My anxiety has become an uninvited friend who use to only stop in and visit me once or twice every three months, but has now periodically popped up at least once a week and demands my attention.
It wakes me up, attacks me, and insults all my feelings of stability by trying to replace it with fear.
And because of this, and the fact that I hate being caged or “locked” down by anything, I have decided to put myself in anxious situations to overcome the anxiety and learn my way through it.
This is why I have decided to move from my 3 bedroom, 2 bath townhome (with 2 kids) into who knows what, and I have less than 2 months to do it.
We have called this place home for over 6 years and it has been the greatest place and sense of security I have ever felt aside from living with my parents.
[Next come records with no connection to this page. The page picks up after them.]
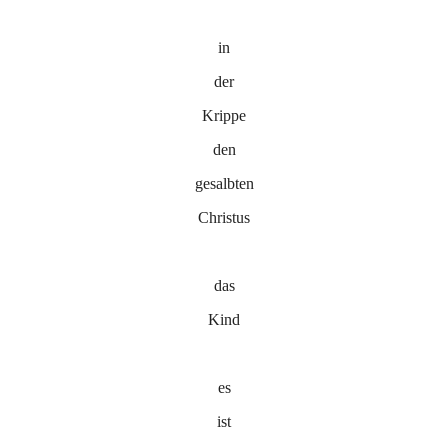
in
der
Krippe
den
gesalbten
Christus
das
Kind
es
ist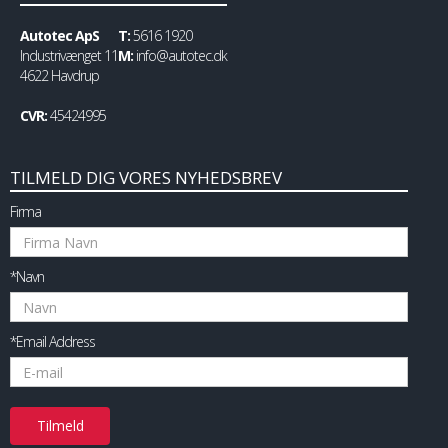
Autotec ApS
T:
5616 1920
Industrivænget 11
M:
info@autotec.dk
4622 Havdrup
CVR:
45424995
TILMELD DIG VORES NYHEDSBREV
Firma
*Navn
*Email Address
While there are other reasons (one being the best decision for my children) on why I have decided to take on this move, it has mostly stemmed from all my anxiety leading up to being in this place.
The thing about my anxiety (others may experience it differently) is I know I have control over it. I know I’m stronger and more resilient than the fear or constant voice telling me to overthink everything.
I am mentally exhausted of dealing with it.
So my hope and prayer is that by stepping out on faith and thrusting myself into Jesus’s arms, I will fly into his grace and out of the hands of this anxiety.
Through moving, shedding old things, and opening room for the new, It will be another testament to how resilient he has made me and that I do have the power to take life and live it day by day.
So this week I say cheers to transitions, new beginnings, and closed doors!